## STATED PROBLEM
Copy out the records between the lines holding "scientific name: Euspira heros" and "genus: Calandrinia", inclusive, matching every character.

## STORED DATA
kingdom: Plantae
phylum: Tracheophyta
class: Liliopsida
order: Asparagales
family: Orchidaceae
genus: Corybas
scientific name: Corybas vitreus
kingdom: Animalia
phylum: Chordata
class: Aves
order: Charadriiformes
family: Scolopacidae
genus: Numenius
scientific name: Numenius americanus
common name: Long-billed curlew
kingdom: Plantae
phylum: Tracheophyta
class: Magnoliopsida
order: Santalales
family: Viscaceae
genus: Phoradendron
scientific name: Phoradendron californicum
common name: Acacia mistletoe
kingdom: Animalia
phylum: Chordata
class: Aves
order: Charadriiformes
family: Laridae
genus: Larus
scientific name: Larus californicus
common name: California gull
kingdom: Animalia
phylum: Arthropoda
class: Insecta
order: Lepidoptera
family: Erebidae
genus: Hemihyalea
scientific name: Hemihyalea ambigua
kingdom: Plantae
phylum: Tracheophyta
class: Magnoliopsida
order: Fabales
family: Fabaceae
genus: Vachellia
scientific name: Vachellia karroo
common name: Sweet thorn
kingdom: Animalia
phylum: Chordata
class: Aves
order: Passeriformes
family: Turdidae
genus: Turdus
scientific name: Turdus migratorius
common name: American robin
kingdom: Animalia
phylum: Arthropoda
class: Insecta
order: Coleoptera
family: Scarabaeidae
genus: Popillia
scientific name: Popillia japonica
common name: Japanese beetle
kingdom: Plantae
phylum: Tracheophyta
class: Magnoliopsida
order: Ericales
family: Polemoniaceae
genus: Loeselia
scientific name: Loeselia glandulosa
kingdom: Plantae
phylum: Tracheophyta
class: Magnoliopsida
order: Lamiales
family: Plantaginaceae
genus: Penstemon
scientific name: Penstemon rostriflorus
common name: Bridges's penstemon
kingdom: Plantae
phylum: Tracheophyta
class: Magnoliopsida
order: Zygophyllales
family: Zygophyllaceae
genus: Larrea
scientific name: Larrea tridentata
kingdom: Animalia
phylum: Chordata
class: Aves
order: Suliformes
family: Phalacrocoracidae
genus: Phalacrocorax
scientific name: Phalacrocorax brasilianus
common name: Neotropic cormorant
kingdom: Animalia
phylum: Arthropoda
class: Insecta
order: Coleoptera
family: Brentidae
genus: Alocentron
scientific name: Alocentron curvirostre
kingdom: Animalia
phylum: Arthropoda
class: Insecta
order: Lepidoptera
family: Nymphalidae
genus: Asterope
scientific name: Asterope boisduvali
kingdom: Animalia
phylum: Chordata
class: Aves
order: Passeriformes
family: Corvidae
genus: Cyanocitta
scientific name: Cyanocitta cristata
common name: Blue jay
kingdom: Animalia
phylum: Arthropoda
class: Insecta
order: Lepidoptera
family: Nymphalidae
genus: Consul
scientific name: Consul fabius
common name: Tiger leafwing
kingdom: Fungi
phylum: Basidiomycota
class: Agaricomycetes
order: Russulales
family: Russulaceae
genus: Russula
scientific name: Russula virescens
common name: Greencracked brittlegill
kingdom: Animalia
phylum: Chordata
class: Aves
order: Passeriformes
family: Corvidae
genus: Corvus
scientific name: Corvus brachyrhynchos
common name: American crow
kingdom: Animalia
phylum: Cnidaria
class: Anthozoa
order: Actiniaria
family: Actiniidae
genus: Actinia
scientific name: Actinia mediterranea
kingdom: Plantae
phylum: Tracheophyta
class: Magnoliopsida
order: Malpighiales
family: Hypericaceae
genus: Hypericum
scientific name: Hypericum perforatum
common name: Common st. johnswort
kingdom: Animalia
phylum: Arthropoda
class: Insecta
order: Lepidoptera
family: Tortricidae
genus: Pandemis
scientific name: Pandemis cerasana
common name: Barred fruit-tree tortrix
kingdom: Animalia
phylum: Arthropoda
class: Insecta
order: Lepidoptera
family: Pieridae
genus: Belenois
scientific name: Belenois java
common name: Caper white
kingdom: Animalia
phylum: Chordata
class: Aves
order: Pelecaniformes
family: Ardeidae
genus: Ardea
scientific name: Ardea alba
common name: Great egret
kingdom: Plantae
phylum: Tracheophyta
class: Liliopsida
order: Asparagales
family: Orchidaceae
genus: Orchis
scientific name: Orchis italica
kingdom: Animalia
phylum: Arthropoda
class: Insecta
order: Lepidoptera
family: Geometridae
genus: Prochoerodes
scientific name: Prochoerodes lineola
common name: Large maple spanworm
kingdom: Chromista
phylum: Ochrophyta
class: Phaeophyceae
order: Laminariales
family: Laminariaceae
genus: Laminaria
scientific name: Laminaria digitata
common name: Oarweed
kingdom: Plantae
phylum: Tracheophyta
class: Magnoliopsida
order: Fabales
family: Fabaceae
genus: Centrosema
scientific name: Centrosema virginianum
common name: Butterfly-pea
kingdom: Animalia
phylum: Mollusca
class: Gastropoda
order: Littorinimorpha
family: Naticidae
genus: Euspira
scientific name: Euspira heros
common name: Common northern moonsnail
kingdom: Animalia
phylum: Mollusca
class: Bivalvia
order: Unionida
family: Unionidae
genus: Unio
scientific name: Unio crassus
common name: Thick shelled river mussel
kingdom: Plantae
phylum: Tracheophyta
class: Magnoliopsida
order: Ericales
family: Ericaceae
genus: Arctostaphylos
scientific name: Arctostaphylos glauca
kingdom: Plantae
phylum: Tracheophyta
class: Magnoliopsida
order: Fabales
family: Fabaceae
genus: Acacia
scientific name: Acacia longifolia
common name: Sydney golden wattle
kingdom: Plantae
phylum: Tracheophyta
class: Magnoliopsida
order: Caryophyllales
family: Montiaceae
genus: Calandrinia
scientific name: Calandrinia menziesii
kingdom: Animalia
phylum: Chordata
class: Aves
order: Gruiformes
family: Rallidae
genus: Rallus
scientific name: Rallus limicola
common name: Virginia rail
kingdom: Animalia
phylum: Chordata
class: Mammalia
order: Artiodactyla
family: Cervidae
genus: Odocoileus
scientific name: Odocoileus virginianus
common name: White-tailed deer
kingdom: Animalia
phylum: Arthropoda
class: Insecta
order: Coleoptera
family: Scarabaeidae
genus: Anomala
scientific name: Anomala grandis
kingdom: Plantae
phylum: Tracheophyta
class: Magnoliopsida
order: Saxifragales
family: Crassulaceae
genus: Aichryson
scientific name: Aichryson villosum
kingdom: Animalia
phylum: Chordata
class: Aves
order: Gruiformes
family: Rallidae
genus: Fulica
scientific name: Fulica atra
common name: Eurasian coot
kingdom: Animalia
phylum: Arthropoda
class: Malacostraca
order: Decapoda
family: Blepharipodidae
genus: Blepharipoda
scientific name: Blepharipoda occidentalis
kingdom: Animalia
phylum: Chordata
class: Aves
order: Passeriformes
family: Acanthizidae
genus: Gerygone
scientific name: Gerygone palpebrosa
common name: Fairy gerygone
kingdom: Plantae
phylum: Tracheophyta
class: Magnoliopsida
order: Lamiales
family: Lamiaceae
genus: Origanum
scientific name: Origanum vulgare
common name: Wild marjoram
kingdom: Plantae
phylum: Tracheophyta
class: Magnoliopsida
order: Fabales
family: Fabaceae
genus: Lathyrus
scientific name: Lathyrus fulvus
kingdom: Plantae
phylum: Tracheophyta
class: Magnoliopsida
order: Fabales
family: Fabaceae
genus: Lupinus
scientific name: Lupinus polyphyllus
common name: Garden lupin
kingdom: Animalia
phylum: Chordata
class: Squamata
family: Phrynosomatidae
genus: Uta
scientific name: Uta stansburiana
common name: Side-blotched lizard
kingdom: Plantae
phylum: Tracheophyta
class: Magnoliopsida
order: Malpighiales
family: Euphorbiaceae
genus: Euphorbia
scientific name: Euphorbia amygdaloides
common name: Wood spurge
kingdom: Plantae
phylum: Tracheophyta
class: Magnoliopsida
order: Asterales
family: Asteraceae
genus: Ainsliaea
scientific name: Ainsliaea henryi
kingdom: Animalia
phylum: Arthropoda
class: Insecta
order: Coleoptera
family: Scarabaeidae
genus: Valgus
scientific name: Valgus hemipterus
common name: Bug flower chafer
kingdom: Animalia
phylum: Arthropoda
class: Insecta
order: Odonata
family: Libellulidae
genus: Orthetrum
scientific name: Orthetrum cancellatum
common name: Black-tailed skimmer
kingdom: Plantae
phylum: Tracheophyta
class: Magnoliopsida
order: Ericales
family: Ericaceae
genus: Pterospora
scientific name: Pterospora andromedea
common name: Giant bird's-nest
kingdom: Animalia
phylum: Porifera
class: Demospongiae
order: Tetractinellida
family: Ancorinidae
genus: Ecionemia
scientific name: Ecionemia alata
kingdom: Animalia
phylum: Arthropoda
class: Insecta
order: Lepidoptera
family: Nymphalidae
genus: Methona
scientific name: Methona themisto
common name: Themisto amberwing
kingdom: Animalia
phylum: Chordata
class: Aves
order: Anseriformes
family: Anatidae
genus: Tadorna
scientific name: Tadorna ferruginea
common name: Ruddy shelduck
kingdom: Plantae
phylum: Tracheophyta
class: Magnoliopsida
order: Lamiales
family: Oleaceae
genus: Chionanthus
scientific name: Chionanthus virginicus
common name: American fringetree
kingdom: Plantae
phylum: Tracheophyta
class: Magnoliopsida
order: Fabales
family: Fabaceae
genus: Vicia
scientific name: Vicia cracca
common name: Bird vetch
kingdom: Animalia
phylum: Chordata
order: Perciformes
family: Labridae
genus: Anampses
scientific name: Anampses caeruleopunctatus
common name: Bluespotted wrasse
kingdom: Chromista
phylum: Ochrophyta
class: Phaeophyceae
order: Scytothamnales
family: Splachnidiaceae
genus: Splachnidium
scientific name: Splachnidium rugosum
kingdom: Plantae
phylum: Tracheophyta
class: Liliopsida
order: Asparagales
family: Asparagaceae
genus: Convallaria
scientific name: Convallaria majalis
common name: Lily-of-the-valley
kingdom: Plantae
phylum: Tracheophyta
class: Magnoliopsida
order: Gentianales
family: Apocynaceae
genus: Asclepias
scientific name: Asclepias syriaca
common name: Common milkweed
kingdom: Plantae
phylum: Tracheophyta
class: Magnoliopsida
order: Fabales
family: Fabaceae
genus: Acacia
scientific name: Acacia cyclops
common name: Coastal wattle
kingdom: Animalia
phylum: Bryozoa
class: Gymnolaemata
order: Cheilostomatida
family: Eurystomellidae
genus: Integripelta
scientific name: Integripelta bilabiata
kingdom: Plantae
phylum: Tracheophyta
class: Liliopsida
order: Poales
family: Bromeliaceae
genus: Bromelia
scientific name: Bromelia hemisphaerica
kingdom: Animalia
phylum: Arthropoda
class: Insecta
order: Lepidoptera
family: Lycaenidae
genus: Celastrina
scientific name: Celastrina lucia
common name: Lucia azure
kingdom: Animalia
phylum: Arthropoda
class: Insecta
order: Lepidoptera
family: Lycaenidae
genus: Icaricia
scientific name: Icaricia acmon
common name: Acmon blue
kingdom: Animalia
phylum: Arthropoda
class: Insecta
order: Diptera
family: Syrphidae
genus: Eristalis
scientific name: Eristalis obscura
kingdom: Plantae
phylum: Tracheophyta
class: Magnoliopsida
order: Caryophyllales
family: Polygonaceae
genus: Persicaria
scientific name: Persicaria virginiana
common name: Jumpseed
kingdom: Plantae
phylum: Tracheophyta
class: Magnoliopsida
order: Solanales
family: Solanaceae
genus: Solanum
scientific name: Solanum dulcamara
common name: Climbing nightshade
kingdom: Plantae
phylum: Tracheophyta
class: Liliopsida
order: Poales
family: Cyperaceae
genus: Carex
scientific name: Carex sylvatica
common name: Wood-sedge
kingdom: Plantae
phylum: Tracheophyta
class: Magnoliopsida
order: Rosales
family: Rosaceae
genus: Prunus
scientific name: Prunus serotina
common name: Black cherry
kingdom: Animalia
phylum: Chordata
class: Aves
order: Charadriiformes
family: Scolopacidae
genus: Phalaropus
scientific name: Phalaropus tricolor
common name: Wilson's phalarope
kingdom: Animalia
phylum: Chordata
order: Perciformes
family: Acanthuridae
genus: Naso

## ANSWER TO THE PROBLEM
scientific name: Euspira heros
common name: Common northern moonsnail
kingdom: Animalia
phylum: Mollusca
class: Bivalvia
order: Unionida
family: Unionidae
genus: Unio
scientific name: Unio crassus
common name: Thick shelled river mussel
kingdom: Plantae
phylum: Tracheophyta
class: Magnoliopsida
order: Ericales
family: Ericaceae
genus: Arctostaphylos
scientific name: Arctostaphylos glauca
kingdom: Plantae
phylum: Tracheophyta
class: Magnoliopsida
order: Fabales
family: Fabaceae
genus: Acacia
scientific name: Acacia longifolia
common name: Sydney golden wattle
kingdom: Plantae
phylum: Tracheophyta
class: Magnoliopsida
order: Caryophyllales
family: Montiaceae
genus: Calandrinia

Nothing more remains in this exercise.